Figure 4. Propionibacterium acnes intensifies Staphylococcus aureus-induced skin lesions

(a) Wild-type S. aureus (SAwt, 1 × 10⁷ colony-forming units (CFUs)), P. acnes (PA, 1 × 10⁷ CFUs), or P. acnes plus wild-type S. aureus (PA + SAwt, 1:1 ratio with a total of 2 × 10⁷ CFUs) in 50 µl phosphate-buffered saline was subcutaneously injected into the dorsal skins of imprinting control region mice to induce skin lesions. (b) Lesion sizes were examined and quantified 2 days after injection. Representative photographs of dorsal skin lesions are shown. Data are means of two independent experiments (n = 8, *P<0.05 by Student’s t-test).

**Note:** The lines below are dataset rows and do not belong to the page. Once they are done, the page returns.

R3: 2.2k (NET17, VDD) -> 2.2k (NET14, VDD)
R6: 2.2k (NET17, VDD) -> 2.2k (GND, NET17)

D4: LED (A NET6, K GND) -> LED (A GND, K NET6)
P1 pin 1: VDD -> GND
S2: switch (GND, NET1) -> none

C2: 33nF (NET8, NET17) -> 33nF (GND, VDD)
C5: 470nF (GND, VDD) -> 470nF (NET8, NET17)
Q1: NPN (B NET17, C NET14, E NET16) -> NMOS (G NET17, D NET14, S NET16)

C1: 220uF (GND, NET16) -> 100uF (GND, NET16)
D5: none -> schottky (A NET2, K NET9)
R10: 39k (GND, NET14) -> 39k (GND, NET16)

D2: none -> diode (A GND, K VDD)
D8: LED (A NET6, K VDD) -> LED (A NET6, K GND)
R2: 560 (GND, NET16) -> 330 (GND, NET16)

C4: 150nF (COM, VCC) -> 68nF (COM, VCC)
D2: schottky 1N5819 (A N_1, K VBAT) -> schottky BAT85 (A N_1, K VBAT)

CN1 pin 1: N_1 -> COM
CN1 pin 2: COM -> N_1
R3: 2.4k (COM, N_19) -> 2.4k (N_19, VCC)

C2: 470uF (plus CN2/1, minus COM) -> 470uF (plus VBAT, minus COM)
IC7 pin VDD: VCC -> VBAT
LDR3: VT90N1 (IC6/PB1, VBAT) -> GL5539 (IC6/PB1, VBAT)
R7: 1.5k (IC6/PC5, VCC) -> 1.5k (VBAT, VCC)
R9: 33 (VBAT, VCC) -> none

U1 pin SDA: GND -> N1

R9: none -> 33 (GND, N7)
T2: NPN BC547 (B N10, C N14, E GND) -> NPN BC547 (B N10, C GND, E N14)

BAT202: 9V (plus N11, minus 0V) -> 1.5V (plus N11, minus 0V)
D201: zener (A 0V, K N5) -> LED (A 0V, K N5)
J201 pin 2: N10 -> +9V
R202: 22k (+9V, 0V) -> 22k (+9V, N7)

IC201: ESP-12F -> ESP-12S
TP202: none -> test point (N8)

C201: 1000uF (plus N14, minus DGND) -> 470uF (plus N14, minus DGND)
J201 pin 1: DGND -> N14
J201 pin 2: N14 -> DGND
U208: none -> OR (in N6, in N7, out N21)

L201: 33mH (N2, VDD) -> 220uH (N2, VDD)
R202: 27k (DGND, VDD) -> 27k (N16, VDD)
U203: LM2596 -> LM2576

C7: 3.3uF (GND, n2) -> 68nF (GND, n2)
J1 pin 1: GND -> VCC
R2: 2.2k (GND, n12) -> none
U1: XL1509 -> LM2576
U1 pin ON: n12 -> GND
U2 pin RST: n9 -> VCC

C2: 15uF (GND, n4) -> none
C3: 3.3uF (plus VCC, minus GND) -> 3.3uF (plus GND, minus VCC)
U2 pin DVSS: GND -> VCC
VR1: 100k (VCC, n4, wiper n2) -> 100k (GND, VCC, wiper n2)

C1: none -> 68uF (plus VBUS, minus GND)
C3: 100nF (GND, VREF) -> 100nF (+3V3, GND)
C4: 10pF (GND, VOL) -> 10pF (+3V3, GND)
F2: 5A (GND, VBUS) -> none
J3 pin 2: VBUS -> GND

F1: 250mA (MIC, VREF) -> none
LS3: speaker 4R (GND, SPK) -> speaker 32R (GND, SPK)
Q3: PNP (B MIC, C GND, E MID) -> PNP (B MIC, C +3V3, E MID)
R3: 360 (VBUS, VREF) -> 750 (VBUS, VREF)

Figure 5. The immunogenicity of β-hemolysin and the combination of β-hemolysin vaccination and Christie, Atkins, Munch-Peterson (CAMP) factor neutralization confer immune protection against bacteria-induced skin lesions

(a) Recombinant β-hemolysin (arrowheads) was expressed in E. coli BL21 (DE3). Competent cells transformed with the pEcoli-Nterm 6 × HN vector-inserted cDNA encoding β-hemolysin were incubated without (−) or with (+) isopropyl-β-d-thiogalactopyranoside (IPTG) for 4 hours and then subjected to 12% SDS-PAGE. Purified β-hemolysin is shown in the right panel. (b) The identity of recombinant β-hemolysin was analyzed by Nano liquid chromatography linear trap quadrupole tandem mass spectrometry (NanoLC-LTQ MS/MS). Tryptic digests of purified recombinant β-hemolysin were subjected to NanoLC-LTQ MS/MS. A sequenced internal peptide (NNDVVIFNEAFDNGASDK) of β-hemolysin is presented. The m/z value of each “y” and “b” ion in collision-induced dissociation spectra is indicated. All sequenced peptides are shown in Supplementary Table S1 online. (c) Immunogenicity of β-hemolysin was evaluated by western blotting. Imprinting control region mice were intranasally vaccinated with UV-inactivated E. coli BL21 (DE3) overexpressing β-hemolysin or green fluorescence protein (GFP). Anti-antisera were collected 1 week after second vaccination. One microgram of recombinant β-hemolysin was separated via 12% SDS-PAGE, transferred to an Immobilon-P polyvinylidene difluoride membrane, and reacted with anti-β-hemolysin (left lane) or anti-GFP antiserum (right lane), in 1:2,000 dilution. (d) The GFP-(upper row) and β-hemolysin-immunized mice (lower row) were used for evaluation of immune protection. Mice were injected subcutaneously with the mixture of wild-type Staphylococcus aureus and Propionibacterium acnes (1:1 ratio with a total of 2 × 10⁷ colony-forming units in 50 µl phosphate-buffered saline) that were preincubated with 5% (v/v) anti-CAMP factor antiserum (right panel) or anti-GFP antiserum (left panel) at 25°C for 1 hour. Lesion sizes were examined 2 days after injection. (e) Skin lesions were measured and statistics compiled. Representative photographs of dorsal skin lesions are shown. Data are from two independent replicated experiments (***P<0.001; Tukey’s honest significant difference comparing the four treatments, in a two-way analysis of variance on log-transformed data comparing the four treatments, with day included as a blocking factor).